2013’s Tomb Raider was a reboot of a game that defined the 3rd-person adventure genre. It represented a change in direction for the series, one that took cues from successful titles like Uncharted to breathe fresh life into what had become a tired franchise. But while critics rightfully praised the game’s many strengths, the core of the original’s gameplay — tomb raiding — was pushed to one side, with most of the game consisting of stealth, combat, and survival. For the timed Xbox exclusive Rise of the Tomb Raider, developer Crystal Dynamics is bringing back tombs in a big way, and making some intelligent design decisions to update the old gameplay for the modern era.
At Gamescom this year, Microsoft offered us a brief demo that showcases what tomb raiding will feel like in Rise. Since the “Siberia” demo shown at E3, Lara has made her way over to the Syrian desert on the trail of a hidden treasure. We begin with a cut scene where, of course, things quickly go awry, and are left on a cliff face by the entrance to a mysterious cave. By a marvelous coincidence, that cave just so happens to be the entrance to the hidden tomb Lara’s been looking for. So we enter.
“We want to celebrate that nostalgic feel of a tomb raid through a modern lens,” says Crystal Dynamics’ Brand Director Rich Briggs. What does that mean? It means that old Tomb Raider tropes, like puzzles that involve pulling a lever or putting plates into walls in order to progress to new areas, won’t be present in Rise. “We’re making them environmental puzzles, physics-based puzzles, so they feel like a modern interpretation.”

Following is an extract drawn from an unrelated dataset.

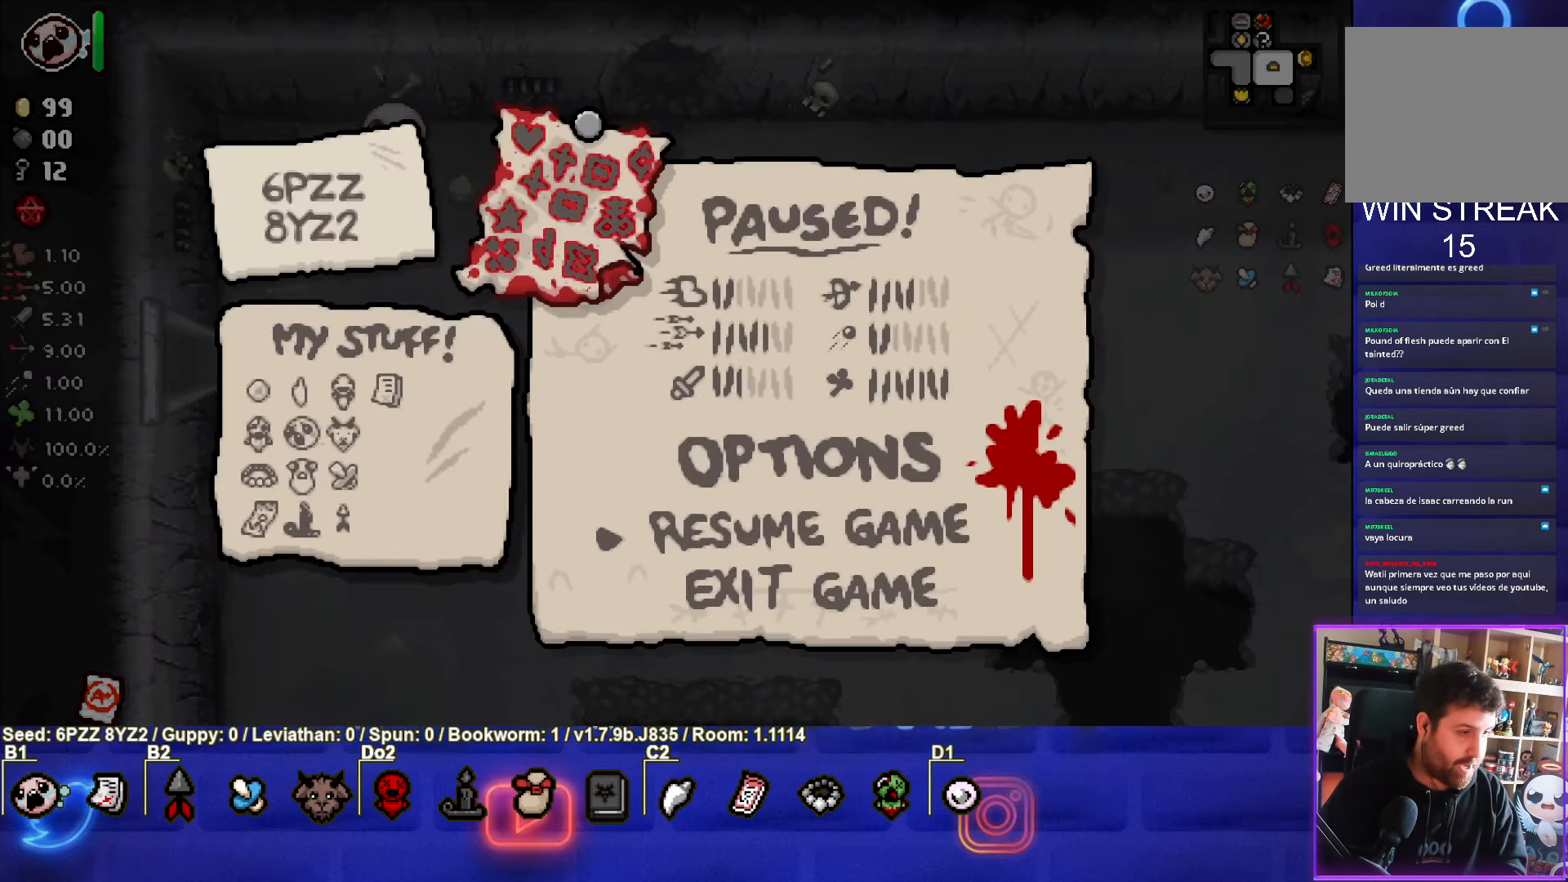
{"buttons": [], "left_stick": "center", "events": []}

The current demo showed an example of how this will work: As Lara, you’re standing at the edge of a shallow pool of water, needing to progress to a ledge too high to reach. Water is trickling through a shoddy-looking wall, so you break it with your pick axe, flooding the area further, and enabling you to reach the ledge. The puzzles will get more complex, of course, but that’s one of the ways that the developers are replacing old gameplay mechanics with a fresher take. Functionally, the action is the same as before: you walk up to a wall and press a button. It’s just transferring the old dynamics of the series into a new wrapper. But it makes a lot more sense that whoever laid out this labyrinthine tomb wouldn’t simply put a lever on the wall to allow a would-be raider progress.
Traps are also making a return to the series. “Tombs are meant to feel dangerous,” Briggs explains. “We want you to feel like there’s danger around every turn.” In the brief demo, I encountered platforms collapsing, spike pits, and the good ol’ swinging-spikey-stick-from-the-ceiling trap. It adds a lot to the experience.

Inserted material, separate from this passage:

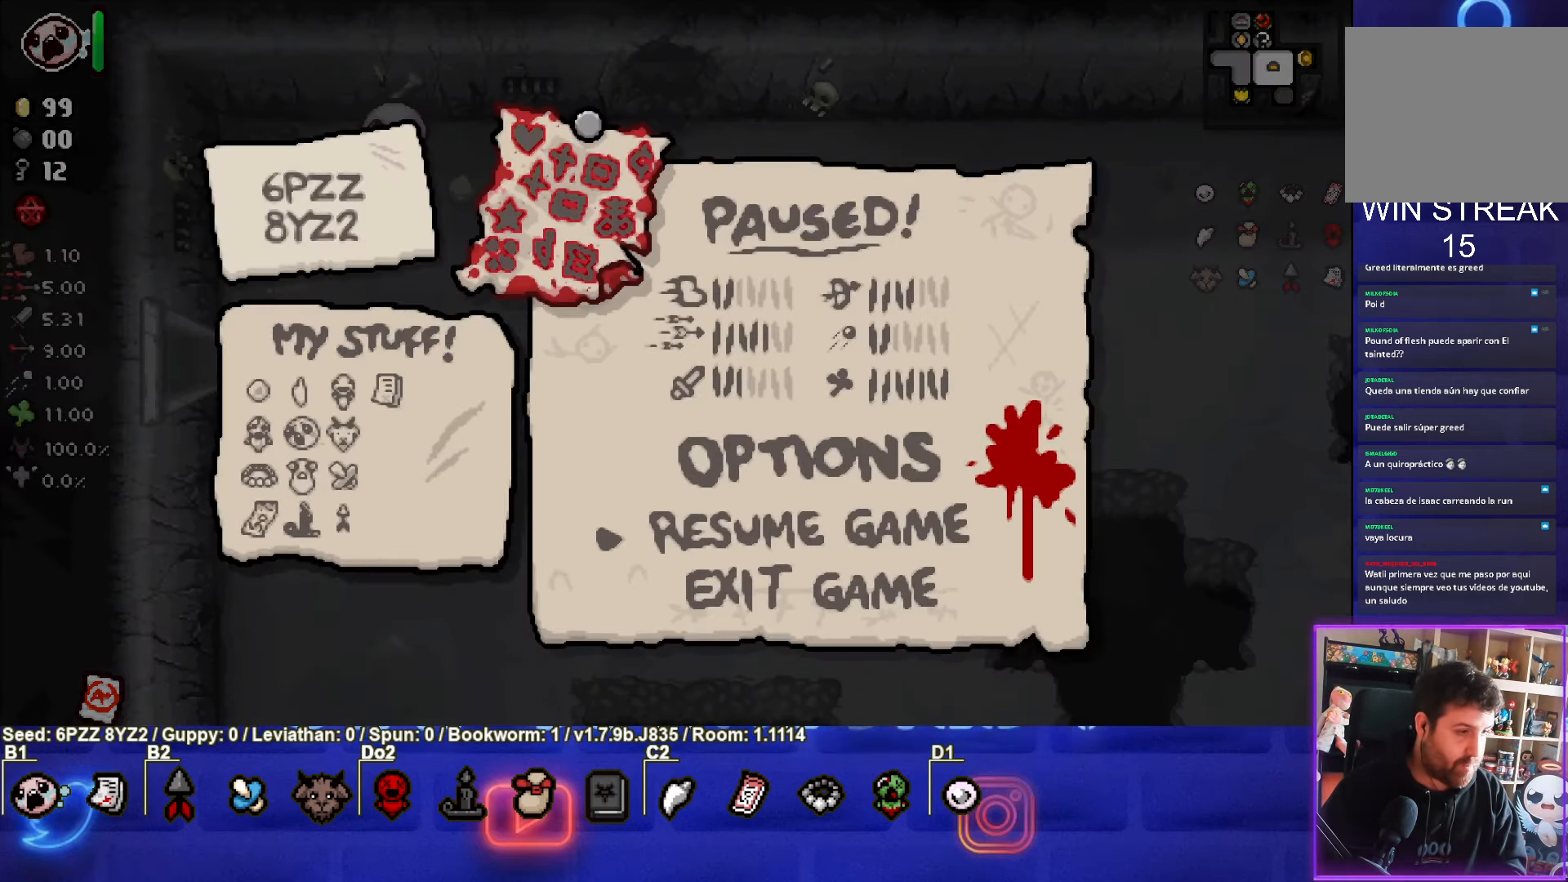
{"buttons": [], "left_stick": "center", "events": []}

The third piece of the puzzle, Briggs says, is exploration and discovery. “We want you to feel like you’re the first person to be there in hundreds or thousands of years.” In the demo, that “wow” moment came as we broke through a wall into a giant open space. There are lots of artifacts and collectable items to find, and discoveries to be made. The game even has you leveling up your language skills in order to translate ancient texts that’ll lead the way to treasures.
Rise will still incorporate many of the elements that made the reboot popular, of course, but Crystal Dynamics is really aiming for a broader experience here. While 2013’s Tomb Raider had you exploring a single island, the scope of Lara’s world is clearly different in Rise. Between the E3 showing and this Gamescom demo, we’ve already seen Lara fight through icy Siberia and treasure-hunt in scorching Syria. The emphasis is shifting back towards the series’ roots, and Lara Croft is no longer just the reboot’s survivor — she’s the tomb raider.